This study uses the KITTI dataset, which consists of 7,481 training samples and 7,518 test samples. Detection tasks are classified into easy, medium, and difficult categories based on the extent of target occlusion and truncation. To bolster the robustness of the model and mitigate the risk of overfitting, various data augmentation techniques are employed. These include random flipping, scaling, rotating, and the addition of non-overlapping small-target ground truth boxes. These operations emulate targets from diverse viewpoints, scales, and rotational states, thereby enhancing sample diversity and improving the model’s generalization capability. The precise environmental setup for the experiment is outlined in Table 1.

In the experimental setup, the OpenPCDet object detection framework was utilized, and the training process was conducted in a PyTorch environment, as shown in Table 2. The training parameters were configured with a batch size of 8, a learning rate of 0.02, a learning rate decay factor of 0.1, and a weight decay coefficient of 0.01 to reduce the risk of overfitting. The momentum parameter was selected within a range of 0.95–0.85, with the specific value of 0.9 being chosen for this study. A weight decay of 0.1 was applied, and the Adam optimizer was utilized with the loss function as the objective to minimize, with the training process lasting for a total of 80 epochs. During the training process, an intersection over union (IoU) threshold of 0.7 was established for cars, whereas for pedestrians and cyclists, the IoU threshold was set at 0.5. The definitions of the 3D bounding boxes were as follows: car [3.9, 1.6, 1.56], pedestrian [0.8, 0.6, 1.73], and cyclist [1.76, 0.6, 1.73]. Figure 11 depicts the trends of various loss functions throughout the training process, encompassing the total loss, classification loss, corner loss, and regression loss.

Figure 11.

The trend graph of various loss function values during the training process with respect to the number of iterations.

Table 2.

Experimental Environment Configuration.

● ● ● ● ●

WHAT YOU NEED TO DO
• a. Write out the part of the KITTI experiment description that opens with the words containing "This study uses" and closes with "in Table 1.".
• b. Substitute "SPONSORED" for "ADVERTISEMENT" in the records, from their first line through the line that contains "איזור פנים בלבד", both included. Give back only those lines, with everything else unchanged.

● ● ● ● ●

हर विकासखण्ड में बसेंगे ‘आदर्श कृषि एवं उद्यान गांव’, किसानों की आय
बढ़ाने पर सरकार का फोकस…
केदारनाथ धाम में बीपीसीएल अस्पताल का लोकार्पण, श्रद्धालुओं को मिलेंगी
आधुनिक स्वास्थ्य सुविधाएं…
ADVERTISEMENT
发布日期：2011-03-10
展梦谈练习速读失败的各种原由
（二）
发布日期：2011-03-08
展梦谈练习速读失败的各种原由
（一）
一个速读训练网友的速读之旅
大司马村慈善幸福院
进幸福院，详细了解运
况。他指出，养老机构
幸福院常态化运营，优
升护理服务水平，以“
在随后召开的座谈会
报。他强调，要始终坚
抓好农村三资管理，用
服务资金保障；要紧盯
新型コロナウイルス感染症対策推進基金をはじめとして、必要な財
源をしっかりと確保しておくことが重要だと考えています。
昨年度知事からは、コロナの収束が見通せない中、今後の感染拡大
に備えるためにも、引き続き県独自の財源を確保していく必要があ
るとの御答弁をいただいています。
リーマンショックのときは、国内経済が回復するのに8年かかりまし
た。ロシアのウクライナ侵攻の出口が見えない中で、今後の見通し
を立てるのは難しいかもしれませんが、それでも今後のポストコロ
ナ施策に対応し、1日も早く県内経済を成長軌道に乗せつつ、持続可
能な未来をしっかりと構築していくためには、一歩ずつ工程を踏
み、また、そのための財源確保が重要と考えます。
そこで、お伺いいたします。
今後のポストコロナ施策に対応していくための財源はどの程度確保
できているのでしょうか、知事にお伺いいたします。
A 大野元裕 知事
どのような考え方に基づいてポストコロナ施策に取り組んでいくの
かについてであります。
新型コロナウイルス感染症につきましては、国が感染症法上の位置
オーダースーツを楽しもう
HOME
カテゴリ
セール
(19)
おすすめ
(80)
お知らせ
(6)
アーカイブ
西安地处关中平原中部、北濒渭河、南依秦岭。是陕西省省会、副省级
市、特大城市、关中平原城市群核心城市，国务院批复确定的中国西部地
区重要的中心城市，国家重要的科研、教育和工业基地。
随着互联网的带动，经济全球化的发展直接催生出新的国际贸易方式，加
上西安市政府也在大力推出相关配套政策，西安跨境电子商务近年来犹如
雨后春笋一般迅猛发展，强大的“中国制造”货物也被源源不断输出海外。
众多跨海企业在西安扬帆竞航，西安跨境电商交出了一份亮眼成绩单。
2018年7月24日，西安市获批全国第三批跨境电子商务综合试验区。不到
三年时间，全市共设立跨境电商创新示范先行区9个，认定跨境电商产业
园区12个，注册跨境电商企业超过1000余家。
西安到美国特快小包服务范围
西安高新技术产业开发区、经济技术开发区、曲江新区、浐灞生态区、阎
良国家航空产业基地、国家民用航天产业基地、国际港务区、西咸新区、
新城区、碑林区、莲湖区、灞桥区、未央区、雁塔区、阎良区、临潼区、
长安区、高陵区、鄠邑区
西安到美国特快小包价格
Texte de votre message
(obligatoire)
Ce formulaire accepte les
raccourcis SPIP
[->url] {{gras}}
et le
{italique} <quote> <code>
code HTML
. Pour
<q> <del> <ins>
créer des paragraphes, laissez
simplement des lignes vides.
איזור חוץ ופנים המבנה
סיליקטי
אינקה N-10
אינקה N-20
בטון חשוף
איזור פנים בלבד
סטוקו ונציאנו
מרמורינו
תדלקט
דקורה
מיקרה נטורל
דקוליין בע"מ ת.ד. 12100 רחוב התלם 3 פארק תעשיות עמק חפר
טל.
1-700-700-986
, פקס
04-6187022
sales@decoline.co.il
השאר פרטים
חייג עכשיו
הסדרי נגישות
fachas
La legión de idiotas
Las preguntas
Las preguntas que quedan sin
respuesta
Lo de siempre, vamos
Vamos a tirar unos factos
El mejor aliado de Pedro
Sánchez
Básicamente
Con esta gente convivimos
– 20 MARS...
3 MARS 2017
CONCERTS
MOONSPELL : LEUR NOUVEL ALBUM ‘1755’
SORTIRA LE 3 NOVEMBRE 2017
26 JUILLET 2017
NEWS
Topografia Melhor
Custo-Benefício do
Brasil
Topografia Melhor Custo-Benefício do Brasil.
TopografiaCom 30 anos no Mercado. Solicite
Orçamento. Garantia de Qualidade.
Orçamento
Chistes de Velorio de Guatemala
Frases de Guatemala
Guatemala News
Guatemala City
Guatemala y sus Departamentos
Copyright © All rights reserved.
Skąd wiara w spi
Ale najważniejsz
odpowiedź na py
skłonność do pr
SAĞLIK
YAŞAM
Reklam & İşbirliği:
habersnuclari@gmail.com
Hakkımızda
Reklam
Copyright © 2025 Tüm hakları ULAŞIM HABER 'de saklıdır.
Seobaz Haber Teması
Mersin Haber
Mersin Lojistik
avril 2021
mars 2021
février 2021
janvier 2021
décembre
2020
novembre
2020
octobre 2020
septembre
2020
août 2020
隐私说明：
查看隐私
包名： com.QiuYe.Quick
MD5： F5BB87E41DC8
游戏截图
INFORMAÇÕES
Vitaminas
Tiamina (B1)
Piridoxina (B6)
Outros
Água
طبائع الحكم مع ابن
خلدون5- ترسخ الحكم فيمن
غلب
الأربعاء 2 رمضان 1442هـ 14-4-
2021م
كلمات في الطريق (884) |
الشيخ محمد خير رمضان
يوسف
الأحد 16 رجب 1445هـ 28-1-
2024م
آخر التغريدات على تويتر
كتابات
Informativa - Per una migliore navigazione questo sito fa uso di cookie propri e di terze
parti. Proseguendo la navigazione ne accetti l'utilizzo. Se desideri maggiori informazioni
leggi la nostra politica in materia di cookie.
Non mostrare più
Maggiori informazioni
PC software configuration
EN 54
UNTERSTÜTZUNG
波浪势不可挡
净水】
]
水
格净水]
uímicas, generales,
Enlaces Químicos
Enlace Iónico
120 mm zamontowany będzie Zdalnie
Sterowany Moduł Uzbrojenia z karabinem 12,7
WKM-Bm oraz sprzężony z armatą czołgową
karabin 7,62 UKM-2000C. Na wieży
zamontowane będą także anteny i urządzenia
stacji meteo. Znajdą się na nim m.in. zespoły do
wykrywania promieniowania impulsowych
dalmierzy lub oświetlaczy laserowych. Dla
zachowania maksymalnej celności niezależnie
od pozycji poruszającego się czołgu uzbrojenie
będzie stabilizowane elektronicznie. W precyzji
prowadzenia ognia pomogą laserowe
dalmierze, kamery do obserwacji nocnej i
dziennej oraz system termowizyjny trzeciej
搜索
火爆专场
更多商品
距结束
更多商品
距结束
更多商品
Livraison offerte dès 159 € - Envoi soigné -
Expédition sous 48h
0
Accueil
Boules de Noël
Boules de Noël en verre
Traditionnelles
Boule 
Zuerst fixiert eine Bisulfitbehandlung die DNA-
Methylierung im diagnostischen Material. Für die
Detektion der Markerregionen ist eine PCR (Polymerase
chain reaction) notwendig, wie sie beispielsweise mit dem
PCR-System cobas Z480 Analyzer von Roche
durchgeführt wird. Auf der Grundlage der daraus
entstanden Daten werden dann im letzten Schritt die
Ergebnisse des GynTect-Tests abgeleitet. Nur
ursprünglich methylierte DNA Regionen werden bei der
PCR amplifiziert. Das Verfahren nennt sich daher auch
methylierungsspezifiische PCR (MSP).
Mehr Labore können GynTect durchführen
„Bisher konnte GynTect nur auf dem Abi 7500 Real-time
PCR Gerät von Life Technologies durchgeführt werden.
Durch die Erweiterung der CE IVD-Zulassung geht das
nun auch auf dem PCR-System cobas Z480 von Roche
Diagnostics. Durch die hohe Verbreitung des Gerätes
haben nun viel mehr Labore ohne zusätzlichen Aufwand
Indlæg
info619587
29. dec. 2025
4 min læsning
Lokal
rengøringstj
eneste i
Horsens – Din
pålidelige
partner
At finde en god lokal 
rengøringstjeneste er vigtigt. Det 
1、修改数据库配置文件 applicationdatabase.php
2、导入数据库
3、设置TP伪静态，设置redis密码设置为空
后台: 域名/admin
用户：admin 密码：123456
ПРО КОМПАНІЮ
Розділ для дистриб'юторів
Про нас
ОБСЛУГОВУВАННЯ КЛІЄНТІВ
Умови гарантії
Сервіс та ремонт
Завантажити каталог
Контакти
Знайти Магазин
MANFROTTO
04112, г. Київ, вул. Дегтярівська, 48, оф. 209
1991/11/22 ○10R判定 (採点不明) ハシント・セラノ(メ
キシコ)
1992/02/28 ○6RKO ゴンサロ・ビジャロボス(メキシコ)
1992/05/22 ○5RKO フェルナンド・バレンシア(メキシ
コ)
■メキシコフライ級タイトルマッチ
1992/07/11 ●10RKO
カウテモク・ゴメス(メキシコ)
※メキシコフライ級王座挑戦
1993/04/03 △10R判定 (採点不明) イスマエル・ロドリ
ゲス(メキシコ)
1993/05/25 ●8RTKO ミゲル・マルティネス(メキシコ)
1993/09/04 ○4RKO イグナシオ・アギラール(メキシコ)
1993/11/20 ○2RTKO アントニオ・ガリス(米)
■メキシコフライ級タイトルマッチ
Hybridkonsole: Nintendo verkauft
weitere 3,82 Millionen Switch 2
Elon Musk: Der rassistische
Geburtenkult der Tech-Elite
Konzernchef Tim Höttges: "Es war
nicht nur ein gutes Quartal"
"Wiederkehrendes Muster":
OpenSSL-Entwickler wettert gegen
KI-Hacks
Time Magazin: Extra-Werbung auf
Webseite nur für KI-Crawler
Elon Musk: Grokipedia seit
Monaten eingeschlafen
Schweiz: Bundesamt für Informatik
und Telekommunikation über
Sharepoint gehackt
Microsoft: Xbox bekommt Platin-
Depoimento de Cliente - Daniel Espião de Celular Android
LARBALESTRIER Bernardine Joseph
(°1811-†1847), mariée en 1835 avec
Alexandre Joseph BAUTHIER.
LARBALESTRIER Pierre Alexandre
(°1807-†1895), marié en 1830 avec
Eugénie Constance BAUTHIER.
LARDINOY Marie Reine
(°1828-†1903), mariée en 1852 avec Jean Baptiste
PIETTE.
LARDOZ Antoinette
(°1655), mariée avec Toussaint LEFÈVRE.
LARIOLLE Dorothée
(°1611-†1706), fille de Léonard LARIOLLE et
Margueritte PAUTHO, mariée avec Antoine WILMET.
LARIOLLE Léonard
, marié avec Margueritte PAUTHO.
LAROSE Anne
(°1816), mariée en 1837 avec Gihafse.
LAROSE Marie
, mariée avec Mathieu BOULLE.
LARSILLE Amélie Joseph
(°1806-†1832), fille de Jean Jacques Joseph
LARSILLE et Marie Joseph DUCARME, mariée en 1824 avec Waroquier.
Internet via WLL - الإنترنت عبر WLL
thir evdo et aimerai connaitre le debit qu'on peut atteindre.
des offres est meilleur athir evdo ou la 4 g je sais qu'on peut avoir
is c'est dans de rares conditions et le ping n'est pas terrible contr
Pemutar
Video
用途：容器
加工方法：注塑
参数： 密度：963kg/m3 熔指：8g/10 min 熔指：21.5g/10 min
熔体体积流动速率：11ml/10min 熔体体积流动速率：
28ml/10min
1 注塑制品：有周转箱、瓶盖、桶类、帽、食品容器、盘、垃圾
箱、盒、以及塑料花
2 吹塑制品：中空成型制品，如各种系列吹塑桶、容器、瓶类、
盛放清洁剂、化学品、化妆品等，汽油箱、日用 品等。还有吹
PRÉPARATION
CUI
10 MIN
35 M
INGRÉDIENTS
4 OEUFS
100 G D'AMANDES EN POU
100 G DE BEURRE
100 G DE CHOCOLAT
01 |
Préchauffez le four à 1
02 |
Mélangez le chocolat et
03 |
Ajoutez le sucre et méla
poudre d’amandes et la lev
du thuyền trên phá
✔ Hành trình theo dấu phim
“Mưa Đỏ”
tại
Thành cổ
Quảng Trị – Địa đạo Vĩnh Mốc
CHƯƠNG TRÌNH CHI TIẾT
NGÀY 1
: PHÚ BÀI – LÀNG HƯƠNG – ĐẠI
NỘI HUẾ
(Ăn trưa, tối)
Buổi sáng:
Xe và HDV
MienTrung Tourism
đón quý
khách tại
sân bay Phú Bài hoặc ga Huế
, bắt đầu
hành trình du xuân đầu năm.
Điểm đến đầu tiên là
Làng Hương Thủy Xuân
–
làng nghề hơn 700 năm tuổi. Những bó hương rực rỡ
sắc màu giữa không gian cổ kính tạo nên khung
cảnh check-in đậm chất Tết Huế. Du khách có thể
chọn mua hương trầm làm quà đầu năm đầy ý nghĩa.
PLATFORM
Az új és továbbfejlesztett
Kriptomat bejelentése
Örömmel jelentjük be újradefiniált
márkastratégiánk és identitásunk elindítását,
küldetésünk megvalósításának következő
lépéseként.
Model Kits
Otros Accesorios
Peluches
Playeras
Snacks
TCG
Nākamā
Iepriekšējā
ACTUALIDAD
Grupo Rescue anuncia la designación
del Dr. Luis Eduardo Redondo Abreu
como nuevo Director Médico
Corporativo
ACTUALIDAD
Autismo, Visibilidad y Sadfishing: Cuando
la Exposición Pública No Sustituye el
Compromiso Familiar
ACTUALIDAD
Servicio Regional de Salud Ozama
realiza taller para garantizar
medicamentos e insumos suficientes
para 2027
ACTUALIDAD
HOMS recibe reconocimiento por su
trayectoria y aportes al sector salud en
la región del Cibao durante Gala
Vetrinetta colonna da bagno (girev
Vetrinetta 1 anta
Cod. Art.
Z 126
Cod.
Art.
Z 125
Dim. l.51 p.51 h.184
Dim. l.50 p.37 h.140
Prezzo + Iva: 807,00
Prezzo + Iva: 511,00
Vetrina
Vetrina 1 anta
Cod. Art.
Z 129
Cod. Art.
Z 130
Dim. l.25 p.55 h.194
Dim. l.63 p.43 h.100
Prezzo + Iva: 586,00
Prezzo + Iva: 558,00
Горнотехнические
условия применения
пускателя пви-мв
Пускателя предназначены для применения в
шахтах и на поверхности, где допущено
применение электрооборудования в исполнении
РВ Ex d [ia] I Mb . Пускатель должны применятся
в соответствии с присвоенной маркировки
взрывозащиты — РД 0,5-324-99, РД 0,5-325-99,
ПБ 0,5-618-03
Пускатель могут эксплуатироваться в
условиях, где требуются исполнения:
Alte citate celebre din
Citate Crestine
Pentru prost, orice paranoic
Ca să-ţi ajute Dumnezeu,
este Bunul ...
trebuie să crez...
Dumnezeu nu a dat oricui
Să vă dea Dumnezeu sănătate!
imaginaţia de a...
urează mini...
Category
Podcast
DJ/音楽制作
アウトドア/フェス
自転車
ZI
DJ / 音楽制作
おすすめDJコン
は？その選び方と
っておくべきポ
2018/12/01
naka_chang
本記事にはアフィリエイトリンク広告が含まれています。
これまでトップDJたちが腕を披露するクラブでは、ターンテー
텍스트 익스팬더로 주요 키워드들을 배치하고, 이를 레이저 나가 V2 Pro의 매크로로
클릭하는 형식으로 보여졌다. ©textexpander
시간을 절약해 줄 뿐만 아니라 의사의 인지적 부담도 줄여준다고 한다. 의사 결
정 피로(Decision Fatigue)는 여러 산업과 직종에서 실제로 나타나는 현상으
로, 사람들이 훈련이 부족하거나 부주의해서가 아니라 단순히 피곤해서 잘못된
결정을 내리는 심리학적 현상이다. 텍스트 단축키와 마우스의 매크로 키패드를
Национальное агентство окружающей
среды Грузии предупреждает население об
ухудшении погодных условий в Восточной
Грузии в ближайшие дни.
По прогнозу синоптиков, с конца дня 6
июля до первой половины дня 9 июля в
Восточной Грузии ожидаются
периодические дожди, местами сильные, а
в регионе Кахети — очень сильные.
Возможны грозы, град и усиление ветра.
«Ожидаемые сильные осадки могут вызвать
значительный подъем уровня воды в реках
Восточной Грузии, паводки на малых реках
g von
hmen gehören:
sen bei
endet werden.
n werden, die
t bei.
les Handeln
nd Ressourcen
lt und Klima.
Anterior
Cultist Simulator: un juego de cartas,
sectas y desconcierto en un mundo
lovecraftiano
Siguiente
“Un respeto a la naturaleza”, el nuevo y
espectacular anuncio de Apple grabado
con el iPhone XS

● ● ● ● ●

SOLUTION LIST
• a.
This study uses the KITTI dataset, which consists of 7,481 training samples and 7,518 test samples. Detection tasks are classified into easy, medium, and difficult categories based on the extent of target occlusion and truncation. To bolster the robustness of the model and mitigate the risk of overfitting, various data augmentation techniques are employed. These include random flipping, scaling, rotating, and the addition of non-overlapping small-target ground truth boxes. These operations emulate targets from diverse viewpoints, scales, and rotational states, thereby enhancing sample diversity and improving the model’s generalization capability. The precise environmental setup for the experiment is outlined in Table 1.

• b.
हर विकासखण्ड में बसेंगे ‘आदर्श कृषि एवं उद्यान गांव’, किसानों की आय
बढ़ाने पर सरकार का फोकस…
केदारनाथ धाम में बीपीसीएल अस्पताल का लोकार्पण, श्रद्धालुओं को मिलेंगी
आधुनिक स्वास्थ्य सुविधाएं…
SPONSORED
发布日期：2011-03-10
展梦谈练习速读失败的各种原由
（二）
发布日期：2011-03-08
展梦谈练习速读失败的各种原由
（一）
一个速读训练网友的速读之旅
大司马村慈善幸福院
进幸福院，详细了解运
况。他指出，养老机构
幸福院常态化运营，优
升护理服务水平，以“
在随后召开的座谈会
报。他强调，要始终坚
抓好农村三资管理，用
服务资金保障；要紧盯
新型コロナウイルス感染症対策推進基金をはじめとして、必要な財
源をしっかりと確保しておくことが重要だと考えています。
昨年度知事からは、コロナの収束が見通せない中、今後の感染拡大
に備えるためにも、引き続き県独自の財源を確保していく必要があ
るとの御答弁をいただいています。
リーマンショックのときは、国内経済が回復するのに8年かかりまし
た。ロシアのウクライナ侵攻の出口が見えない中で、今後の見通し
を立てるのは難しいかもしれませんが、それでも今後のポストコロ
ナ施策に対応し、1日も早く県内経済を成長軌道に乗せつつ、持続可
能な未来をしっかりと構築していくためには、一歩ずつ工程を踏
み、また、そのための財源確保が重要と考えます。
そこで、お伺いいたします。
今後のポストコロナ施策に対応していくための財源はどの程度確保
できているのでしょうか、知事にお伺いいたします。
A 大野元裕 知事
どのような考え方に基づいてポストコロナ施策に取り組んでいくの
かについてであります。
新型コロナウイルス感染症につきましては、国が感染症法上の位置
オーダースーツを楽しもう
HOME
カテゴリ
セール
(19)
おすすめ
(80)
お知らせ
(6)
アーカイブ
西安地处关中平原中部、北濒渭河、南依秦岭。是陕西省省会、副省级
市、特大城市、关中平原城市群核心城市，国务院批复确定的中国西部地
区重要的中心城市，国家重要的科研、教育和工业基地。
随着互联网的带动，经济全球化的发展直接催生出新的国际贸易方式，加
上西安市政府也在大力推出相关配套政策，西安跨境电子商务近年来犹如
雨后春笋一般迅猛发展，强大的“中国制造”货物也被源源不断输出海外。
众多跨海企业在西安扬帆竞航，西安跨境电商交出了一份亮眼成绩单。
2018年7月24日，西安市获批全国第三批跨境电子商务综合试验区。不到
三年时间，全市共设立跨境电商创新示范先行区9个，认定跨境电商产业
园区12个，注册跨境电商企业超过1000余家。
西安到美国特快小包服务范围
西安高新技术产业开发区、经济技术开发区、曲江新区、浐灞生态区、阎
良国家航空产业基地、国家民用航天产业基地、国际港务区、西咸新区、
新城区、碑林区、莲湖区、灞桥区、未央区、雁塔区、阎良区、临潼区、
长安区、高陵区、鄠邑区
西安到美国特快小包价格
Texte de votre message
(obligatoire)
Ce formulaire accepte les
raccourcis SPIP
[->url] {{gras}}
et le
{italique} <quote> <code>
code HTML
. Pour
<q> <del> <ins>
créer des paragraphes, laissez
simplement des lignes vides.
איזור חוץ ופנים המבנה
סיליקטי
אינקה N-10
אינקה N-20
בטון חשוף
איזור פנים בלבד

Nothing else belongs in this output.